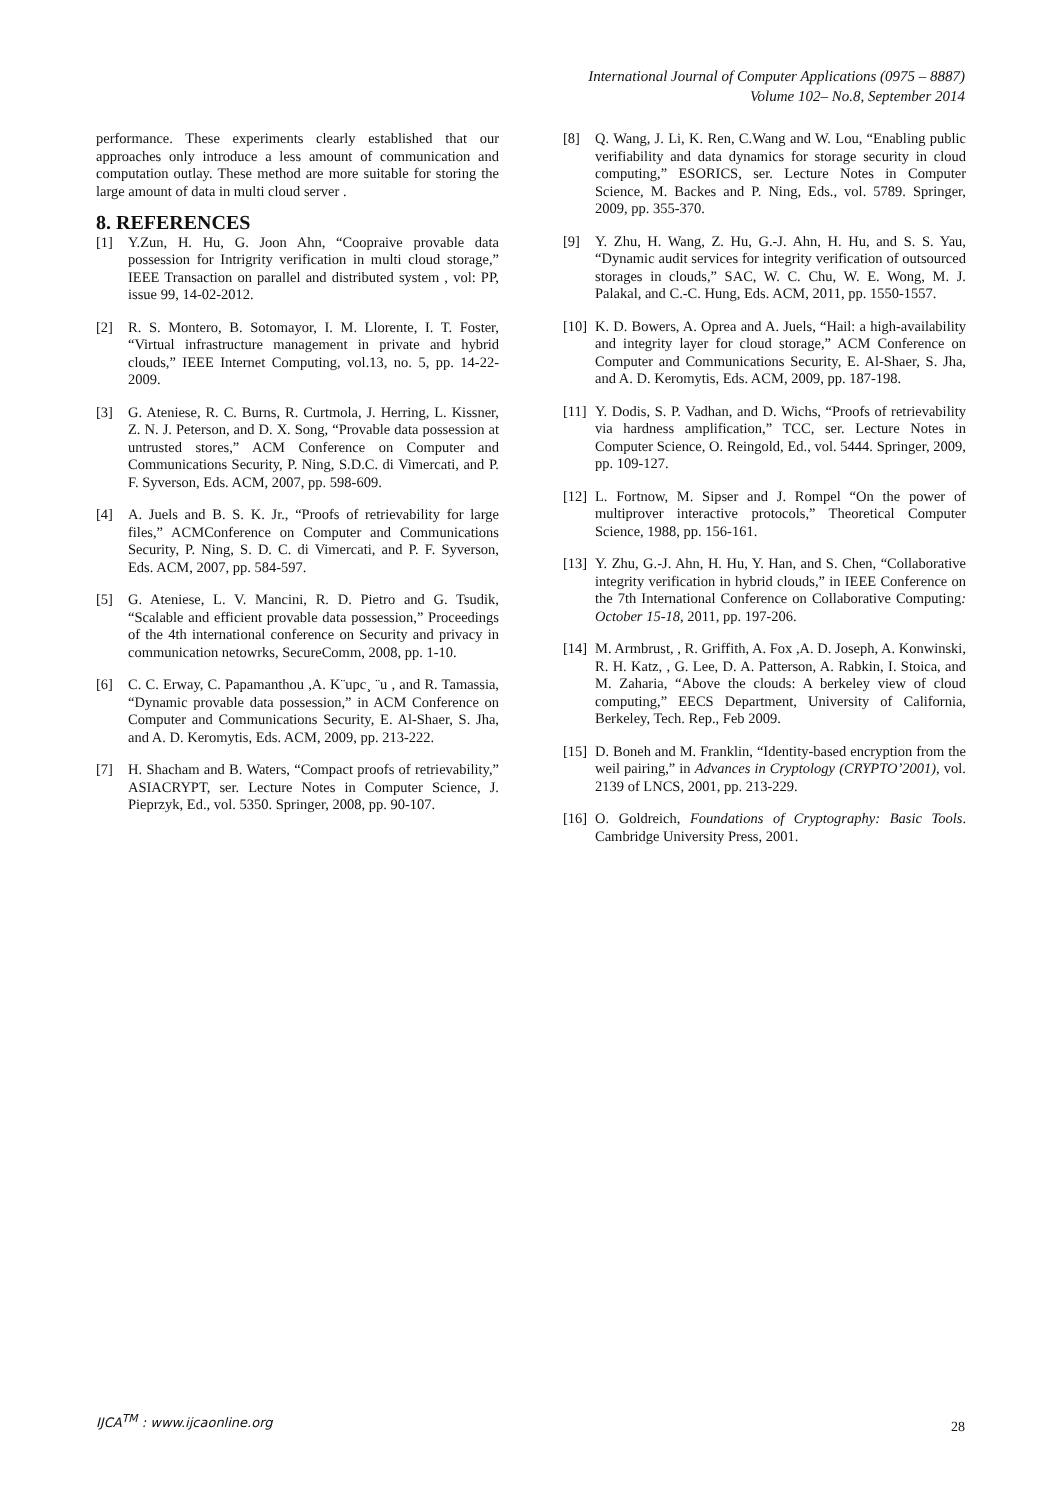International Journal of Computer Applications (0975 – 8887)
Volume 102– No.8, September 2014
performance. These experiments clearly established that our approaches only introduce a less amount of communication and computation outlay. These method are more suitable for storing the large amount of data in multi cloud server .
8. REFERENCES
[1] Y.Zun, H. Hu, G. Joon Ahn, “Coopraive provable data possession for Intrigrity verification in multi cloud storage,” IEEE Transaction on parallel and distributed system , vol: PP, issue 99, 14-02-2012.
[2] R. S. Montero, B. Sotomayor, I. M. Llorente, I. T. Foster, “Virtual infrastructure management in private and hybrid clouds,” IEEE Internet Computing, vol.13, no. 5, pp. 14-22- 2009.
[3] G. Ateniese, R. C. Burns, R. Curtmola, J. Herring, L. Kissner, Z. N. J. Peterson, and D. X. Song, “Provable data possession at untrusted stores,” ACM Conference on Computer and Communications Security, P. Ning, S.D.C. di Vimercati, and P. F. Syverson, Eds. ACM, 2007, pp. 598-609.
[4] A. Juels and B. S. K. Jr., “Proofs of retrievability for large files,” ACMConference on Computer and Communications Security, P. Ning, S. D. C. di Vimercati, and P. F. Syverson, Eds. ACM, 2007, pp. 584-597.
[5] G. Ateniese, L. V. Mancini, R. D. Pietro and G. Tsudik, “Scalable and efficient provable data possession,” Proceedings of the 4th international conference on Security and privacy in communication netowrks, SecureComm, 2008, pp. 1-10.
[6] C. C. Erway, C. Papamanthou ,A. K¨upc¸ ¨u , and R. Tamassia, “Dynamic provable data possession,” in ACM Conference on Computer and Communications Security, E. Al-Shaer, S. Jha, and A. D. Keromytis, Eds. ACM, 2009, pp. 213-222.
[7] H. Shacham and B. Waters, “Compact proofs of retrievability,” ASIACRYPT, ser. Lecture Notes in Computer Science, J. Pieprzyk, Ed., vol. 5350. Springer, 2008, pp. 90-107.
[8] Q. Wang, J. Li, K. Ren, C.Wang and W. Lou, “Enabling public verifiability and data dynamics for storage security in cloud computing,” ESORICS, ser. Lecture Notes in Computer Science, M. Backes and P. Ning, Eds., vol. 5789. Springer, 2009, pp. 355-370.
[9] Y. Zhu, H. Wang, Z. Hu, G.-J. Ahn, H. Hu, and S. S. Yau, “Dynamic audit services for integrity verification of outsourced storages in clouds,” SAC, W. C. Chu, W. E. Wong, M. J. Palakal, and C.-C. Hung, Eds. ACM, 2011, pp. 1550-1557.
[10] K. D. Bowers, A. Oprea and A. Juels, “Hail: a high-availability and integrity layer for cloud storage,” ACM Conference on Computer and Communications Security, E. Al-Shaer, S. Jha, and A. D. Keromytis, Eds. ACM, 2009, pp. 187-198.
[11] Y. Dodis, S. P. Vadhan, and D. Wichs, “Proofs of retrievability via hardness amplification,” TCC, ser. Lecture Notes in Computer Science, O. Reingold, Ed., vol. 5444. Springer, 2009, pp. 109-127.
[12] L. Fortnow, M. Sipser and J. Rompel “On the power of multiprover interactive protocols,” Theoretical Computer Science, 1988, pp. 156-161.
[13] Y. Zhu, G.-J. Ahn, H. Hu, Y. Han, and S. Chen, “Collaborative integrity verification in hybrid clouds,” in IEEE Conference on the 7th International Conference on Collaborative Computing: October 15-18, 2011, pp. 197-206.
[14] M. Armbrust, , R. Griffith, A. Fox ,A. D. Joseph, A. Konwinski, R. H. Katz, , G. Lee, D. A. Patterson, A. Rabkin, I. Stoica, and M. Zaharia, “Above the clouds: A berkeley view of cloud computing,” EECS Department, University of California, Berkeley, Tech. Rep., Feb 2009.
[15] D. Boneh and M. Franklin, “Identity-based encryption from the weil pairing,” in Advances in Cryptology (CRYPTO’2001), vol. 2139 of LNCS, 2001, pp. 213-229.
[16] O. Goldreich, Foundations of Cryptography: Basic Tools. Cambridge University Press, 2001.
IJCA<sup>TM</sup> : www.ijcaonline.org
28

--*--

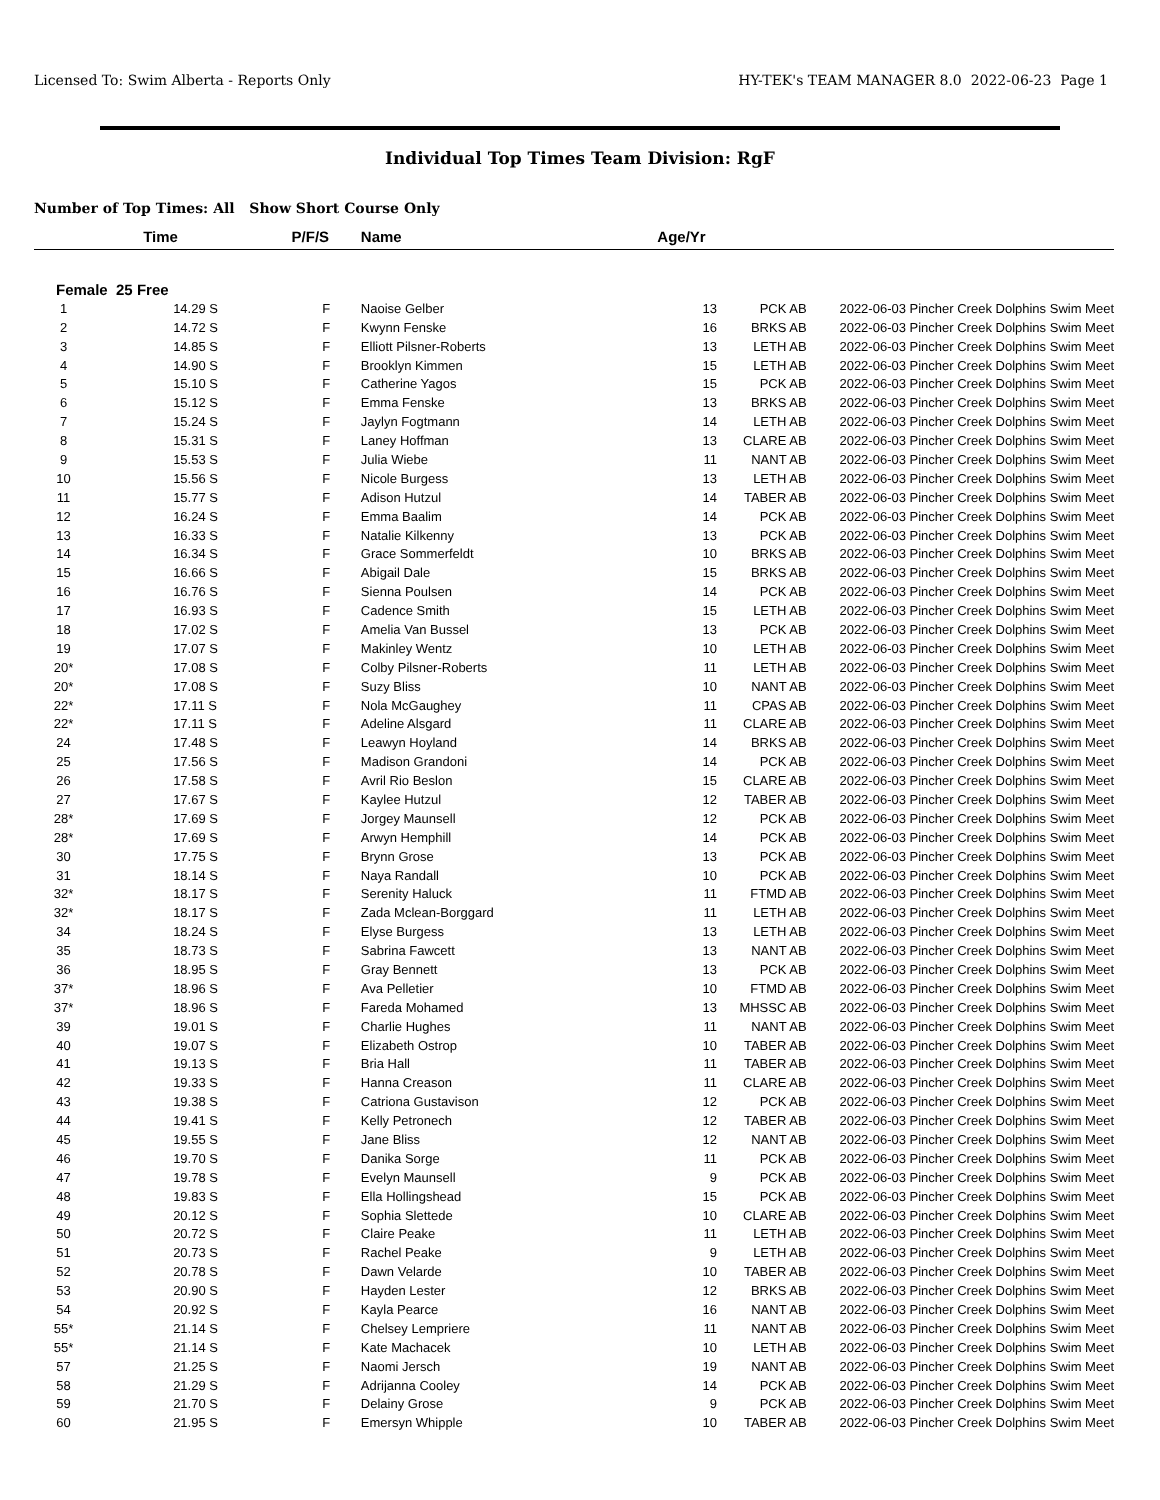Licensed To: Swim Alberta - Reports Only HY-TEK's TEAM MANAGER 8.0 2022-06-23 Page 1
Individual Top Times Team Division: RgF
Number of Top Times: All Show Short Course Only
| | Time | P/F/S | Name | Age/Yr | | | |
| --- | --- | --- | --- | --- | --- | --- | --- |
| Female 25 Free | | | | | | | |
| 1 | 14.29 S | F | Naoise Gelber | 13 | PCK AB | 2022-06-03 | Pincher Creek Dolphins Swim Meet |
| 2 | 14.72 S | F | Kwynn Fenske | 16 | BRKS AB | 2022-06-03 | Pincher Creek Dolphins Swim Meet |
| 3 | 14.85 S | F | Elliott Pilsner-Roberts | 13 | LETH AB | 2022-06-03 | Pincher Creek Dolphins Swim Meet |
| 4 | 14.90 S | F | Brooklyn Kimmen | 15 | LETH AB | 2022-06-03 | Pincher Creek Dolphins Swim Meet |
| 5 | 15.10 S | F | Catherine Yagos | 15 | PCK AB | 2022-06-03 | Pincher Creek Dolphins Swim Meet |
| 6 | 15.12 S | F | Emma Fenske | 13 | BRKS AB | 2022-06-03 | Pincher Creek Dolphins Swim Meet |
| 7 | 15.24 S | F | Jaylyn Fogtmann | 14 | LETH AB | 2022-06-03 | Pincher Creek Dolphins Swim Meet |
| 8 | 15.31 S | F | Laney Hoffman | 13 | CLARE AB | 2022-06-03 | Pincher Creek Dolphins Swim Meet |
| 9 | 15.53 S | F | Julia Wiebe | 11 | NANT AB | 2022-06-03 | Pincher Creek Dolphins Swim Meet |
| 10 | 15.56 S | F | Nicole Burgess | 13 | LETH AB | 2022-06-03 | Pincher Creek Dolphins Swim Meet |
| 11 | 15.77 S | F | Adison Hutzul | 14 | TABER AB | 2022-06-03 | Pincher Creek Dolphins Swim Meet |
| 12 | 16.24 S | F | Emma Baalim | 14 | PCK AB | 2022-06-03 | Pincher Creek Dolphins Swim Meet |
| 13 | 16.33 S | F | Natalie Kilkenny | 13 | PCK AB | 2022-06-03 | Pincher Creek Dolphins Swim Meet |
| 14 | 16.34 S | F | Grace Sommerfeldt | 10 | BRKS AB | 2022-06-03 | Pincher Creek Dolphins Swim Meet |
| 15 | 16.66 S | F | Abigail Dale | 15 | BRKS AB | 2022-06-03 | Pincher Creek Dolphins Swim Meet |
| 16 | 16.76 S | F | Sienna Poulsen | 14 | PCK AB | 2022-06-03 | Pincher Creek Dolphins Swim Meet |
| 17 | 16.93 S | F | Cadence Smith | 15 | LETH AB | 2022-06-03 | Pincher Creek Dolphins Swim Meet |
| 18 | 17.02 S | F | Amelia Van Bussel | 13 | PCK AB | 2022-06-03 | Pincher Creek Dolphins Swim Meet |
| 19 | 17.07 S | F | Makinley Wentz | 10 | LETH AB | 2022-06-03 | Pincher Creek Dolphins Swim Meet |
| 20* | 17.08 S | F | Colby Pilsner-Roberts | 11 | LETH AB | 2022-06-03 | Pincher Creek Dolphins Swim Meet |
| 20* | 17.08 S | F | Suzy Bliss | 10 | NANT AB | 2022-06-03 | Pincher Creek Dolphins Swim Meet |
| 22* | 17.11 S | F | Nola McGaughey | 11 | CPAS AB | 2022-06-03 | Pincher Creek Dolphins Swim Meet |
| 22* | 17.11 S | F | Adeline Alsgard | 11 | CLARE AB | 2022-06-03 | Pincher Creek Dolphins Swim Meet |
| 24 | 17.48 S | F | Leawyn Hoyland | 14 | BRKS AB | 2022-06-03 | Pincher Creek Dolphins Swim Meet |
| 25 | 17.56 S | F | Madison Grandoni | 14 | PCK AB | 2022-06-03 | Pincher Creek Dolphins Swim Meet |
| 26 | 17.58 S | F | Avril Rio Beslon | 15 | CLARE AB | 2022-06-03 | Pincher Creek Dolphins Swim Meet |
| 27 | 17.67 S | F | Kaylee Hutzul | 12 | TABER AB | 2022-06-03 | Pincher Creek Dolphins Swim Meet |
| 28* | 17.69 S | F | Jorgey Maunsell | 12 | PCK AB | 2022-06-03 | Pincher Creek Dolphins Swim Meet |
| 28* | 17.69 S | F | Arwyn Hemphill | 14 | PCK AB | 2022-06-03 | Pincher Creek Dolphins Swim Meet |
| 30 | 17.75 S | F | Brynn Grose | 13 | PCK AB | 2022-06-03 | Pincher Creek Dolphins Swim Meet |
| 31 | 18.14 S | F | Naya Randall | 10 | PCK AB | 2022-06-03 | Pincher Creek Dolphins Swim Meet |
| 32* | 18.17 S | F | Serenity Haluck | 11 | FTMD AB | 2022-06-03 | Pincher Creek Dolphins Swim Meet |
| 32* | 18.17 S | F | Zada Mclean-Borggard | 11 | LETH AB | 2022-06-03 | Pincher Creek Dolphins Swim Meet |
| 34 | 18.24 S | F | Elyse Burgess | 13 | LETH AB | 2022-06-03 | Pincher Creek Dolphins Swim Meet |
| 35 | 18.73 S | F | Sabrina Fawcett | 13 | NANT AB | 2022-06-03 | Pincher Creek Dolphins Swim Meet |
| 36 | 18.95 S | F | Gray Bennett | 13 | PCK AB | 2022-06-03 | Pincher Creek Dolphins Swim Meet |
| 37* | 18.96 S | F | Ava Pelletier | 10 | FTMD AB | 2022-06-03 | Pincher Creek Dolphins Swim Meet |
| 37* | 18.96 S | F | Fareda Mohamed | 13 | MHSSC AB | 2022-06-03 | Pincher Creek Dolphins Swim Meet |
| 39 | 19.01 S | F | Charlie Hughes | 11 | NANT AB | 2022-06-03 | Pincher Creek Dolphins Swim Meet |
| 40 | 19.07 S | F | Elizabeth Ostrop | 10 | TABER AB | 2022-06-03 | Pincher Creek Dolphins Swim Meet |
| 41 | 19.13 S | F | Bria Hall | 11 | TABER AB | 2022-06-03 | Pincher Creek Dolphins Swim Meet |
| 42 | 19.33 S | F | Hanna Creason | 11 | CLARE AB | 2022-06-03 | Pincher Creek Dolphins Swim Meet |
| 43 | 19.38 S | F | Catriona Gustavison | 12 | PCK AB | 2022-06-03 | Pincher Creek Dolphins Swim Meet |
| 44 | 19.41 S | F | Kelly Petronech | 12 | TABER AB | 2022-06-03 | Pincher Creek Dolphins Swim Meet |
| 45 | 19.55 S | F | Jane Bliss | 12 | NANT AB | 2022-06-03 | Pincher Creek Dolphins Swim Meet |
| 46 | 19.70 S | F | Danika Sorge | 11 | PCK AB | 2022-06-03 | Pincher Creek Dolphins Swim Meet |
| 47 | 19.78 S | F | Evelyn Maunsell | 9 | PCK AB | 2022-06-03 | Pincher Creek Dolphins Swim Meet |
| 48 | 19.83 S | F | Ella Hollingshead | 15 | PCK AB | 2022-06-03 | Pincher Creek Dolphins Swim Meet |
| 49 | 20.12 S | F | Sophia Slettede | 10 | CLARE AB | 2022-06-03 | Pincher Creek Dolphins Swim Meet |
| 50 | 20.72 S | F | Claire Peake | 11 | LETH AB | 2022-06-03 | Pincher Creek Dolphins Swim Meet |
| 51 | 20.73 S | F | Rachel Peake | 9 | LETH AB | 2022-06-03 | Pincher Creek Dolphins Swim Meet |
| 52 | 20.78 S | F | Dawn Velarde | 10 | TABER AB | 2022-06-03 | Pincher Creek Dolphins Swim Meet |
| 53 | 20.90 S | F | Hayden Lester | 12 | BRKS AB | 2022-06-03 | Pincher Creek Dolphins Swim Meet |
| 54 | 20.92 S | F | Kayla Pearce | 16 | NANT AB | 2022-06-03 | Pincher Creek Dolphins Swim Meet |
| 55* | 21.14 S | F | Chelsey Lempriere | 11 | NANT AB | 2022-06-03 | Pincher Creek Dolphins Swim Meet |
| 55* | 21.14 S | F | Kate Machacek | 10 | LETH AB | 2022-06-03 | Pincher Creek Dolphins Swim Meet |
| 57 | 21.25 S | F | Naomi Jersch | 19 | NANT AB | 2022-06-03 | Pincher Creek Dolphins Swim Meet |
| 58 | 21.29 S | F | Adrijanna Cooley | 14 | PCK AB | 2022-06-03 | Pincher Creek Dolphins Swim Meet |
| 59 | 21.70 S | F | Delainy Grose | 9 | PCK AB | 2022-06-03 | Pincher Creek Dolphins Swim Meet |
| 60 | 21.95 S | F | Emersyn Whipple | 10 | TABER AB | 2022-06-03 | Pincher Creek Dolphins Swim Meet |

--*--

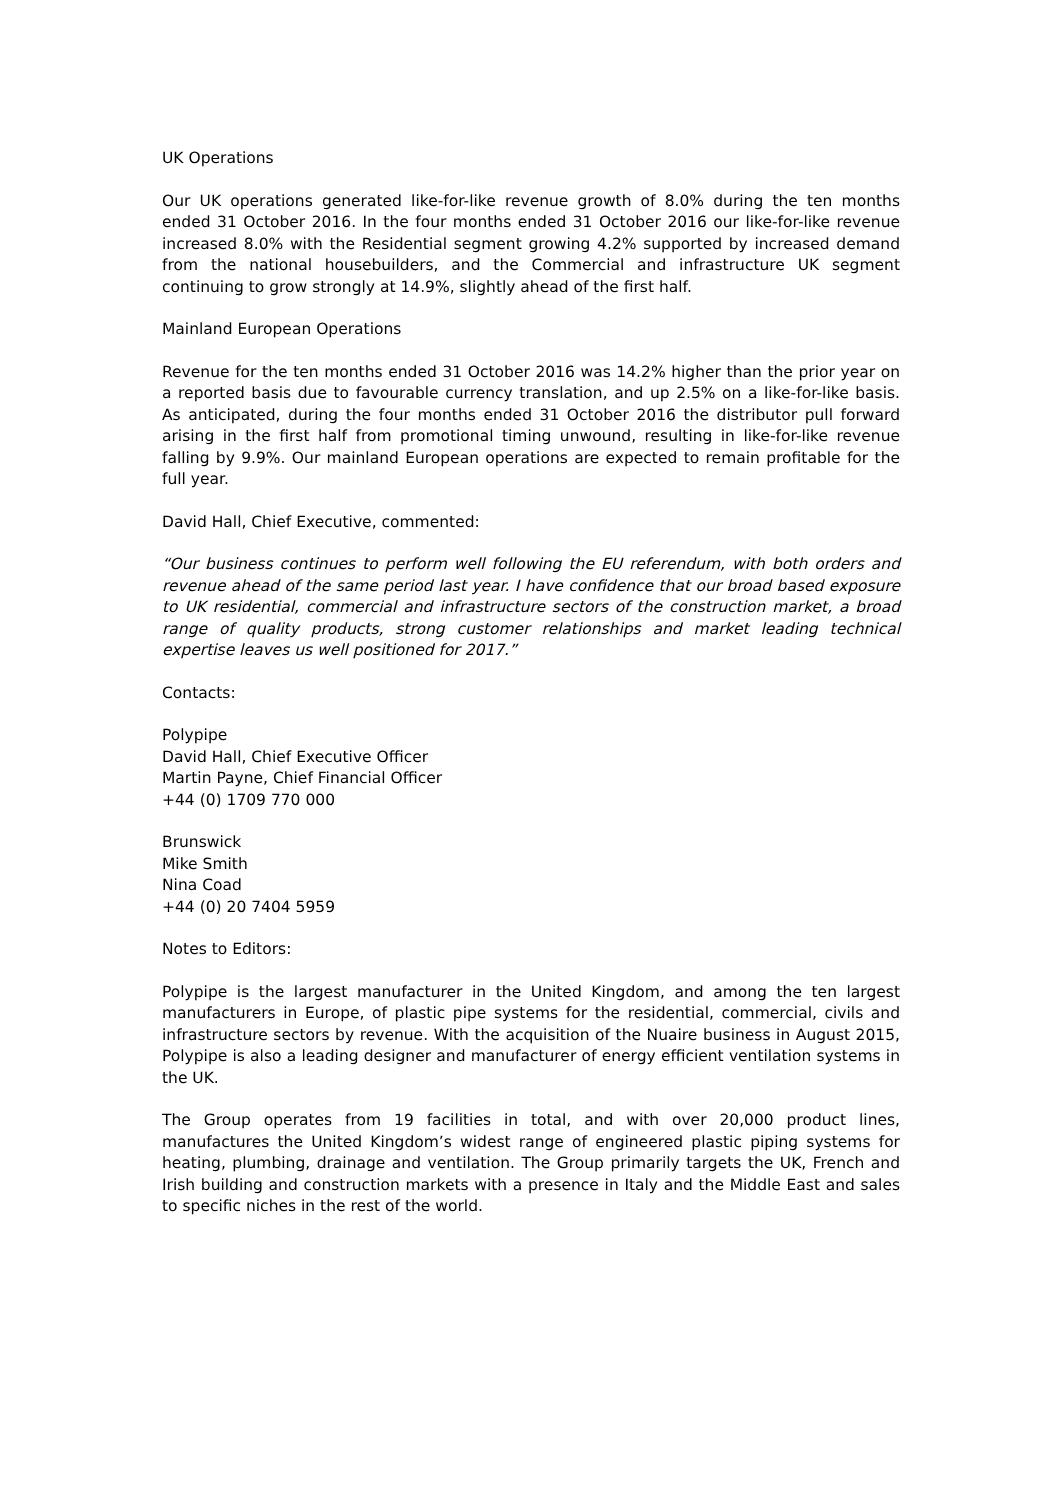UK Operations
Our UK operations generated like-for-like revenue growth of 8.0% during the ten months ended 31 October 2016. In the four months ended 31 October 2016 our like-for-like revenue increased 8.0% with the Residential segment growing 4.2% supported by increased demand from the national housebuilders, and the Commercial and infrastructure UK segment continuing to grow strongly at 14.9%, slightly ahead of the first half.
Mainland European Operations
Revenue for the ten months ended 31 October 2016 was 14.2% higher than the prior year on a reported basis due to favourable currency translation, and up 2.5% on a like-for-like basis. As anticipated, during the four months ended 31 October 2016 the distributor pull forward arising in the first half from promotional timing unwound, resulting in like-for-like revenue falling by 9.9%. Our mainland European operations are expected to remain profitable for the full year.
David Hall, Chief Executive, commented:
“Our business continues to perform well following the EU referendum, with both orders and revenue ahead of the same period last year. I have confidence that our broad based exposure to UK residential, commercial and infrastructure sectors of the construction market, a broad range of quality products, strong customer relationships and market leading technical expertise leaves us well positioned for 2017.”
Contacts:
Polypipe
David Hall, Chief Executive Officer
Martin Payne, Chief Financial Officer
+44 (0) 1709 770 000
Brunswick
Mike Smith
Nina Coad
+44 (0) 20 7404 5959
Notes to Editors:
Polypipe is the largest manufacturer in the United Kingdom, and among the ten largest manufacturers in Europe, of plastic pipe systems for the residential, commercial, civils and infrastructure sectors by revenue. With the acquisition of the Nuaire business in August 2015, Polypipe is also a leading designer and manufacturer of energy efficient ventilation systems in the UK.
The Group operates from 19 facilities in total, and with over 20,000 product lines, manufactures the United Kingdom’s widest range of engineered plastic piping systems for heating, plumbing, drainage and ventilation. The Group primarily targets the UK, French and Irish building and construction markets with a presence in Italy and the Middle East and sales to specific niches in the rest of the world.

--*--

◆ PROBLEM DESCRIPTION
Of all the entries above, retype exactly the lines from the line with "Age/Yr | | | |" to the line with "Kwynn Fenske |", both included, and no others.

◆ ANSWER FOR THE TASK
| | Time | P/F/S | Name | Age/Yr | | | |
| --- | --- | --- | --- | --- | --- | --- | --- |
| Female 25 Free | | | | | | | |
| 1 | 14.29 S | F | Naoise Gelber | 13 | PCK AB | 2022-06-03 | Pincher Creek Dolphins Swim Meet |
| 2 | 14.72 S | F | Kwynn Fenske | 16 | BRKS AB | 2022-06-03 | Pincher Creek Dolphins Swim Meet |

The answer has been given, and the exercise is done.